Aim of the task: Select every row below that contains the word "right", treating uppercase and lowercase letters as different.

[[ Dataset records, beginning ]]

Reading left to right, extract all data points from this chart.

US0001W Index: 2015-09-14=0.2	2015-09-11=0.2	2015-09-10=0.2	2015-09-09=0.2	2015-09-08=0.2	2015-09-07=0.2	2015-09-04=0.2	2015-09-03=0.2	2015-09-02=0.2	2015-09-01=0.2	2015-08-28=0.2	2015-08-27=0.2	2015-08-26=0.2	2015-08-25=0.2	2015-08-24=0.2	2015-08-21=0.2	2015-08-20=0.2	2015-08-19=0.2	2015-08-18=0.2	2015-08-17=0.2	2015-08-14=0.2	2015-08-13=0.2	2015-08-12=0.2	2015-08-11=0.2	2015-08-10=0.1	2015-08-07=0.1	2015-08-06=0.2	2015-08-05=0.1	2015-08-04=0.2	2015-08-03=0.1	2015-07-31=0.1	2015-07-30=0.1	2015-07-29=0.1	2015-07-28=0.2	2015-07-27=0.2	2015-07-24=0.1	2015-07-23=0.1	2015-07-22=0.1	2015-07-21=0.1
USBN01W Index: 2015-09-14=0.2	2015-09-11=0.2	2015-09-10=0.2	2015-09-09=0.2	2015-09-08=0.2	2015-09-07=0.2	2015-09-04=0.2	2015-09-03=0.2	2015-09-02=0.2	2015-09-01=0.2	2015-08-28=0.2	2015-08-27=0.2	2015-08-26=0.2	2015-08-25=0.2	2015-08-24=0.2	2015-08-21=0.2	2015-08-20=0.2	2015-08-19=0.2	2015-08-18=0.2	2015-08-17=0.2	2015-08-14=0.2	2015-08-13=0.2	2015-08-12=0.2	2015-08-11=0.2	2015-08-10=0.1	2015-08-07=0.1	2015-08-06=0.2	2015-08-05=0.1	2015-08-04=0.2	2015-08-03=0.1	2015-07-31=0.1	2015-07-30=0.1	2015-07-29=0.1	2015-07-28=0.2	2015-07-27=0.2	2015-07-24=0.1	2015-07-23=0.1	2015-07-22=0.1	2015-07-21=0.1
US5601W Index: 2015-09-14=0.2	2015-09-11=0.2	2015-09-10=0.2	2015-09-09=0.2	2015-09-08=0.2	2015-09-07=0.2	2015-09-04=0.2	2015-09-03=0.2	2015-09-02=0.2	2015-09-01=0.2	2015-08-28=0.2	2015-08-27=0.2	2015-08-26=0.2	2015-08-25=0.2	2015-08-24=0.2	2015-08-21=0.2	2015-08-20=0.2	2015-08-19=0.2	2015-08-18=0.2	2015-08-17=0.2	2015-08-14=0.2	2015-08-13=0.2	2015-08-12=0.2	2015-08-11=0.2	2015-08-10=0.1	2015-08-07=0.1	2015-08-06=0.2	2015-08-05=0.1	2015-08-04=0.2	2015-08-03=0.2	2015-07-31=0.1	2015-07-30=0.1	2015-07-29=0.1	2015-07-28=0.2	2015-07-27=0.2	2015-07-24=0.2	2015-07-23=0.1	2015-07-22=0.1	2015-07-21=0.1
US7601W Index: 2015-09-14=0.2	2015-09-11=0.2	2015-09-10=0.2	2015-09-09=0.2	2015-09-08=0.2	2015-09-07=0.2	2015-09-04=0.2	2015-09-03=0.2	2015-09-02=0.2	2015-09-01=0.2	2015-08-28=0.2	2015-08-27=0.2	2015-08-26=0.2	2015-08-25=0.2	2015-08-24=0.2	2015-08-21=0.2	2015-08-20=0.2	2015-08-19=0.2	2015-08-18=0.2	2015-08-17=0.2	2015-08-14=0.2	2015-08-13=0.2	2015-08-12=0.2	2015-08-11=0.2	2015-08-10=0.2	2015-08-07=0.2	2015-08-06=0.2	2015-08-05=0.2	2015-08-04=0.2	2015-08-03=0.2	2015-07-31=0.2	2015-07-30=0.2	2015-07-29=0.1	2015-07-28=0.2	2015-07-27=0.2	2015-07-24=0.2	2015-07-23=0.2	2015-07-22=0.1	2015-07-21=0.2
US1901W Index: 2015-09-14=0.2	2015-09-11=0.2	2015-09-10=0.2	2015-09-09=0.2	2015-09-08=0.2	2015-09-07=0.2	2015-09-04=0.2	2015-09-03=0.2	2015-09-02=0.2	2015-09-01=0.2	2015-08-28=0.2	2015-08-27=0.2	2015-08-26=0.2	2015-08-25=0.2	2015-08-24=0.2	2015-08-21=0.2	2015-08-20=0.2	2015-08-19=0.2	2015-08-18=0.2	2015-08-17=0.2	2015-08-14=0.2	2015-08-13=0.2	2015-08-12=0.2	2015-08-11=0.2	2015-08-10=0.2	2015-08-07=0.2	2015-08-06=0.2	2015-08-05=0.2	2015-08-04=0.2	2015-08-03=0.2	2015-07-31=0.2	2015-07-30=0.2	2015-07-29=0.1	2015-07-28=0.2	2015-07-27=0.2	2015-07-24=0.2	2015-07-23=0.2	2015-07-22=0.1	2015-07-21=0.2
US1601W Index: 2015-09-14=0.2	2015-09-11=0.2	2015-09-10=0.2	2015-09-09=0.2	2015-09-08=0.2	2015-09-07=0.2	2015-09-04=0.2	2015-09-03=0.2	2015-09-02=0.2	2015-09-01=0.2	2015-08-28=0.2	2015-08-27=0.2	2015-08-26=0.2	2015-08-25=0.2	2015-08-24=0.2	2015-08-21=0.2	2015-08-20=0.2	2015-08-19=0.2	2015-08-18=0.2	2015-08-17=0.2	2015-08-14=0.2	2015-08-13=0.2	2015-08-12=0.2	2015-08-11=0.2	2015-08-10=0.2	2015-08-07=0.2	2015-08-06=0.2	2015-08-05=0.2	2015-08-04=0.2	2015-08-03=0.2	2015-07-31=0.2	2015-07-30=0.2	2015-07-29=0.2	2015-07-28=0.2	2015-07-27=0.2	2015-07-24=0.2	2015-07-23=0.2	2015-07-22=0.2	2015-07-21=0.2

[[ Dataset records, end ]]

Exercise output:
Reading left to right, extract all data points from this chart.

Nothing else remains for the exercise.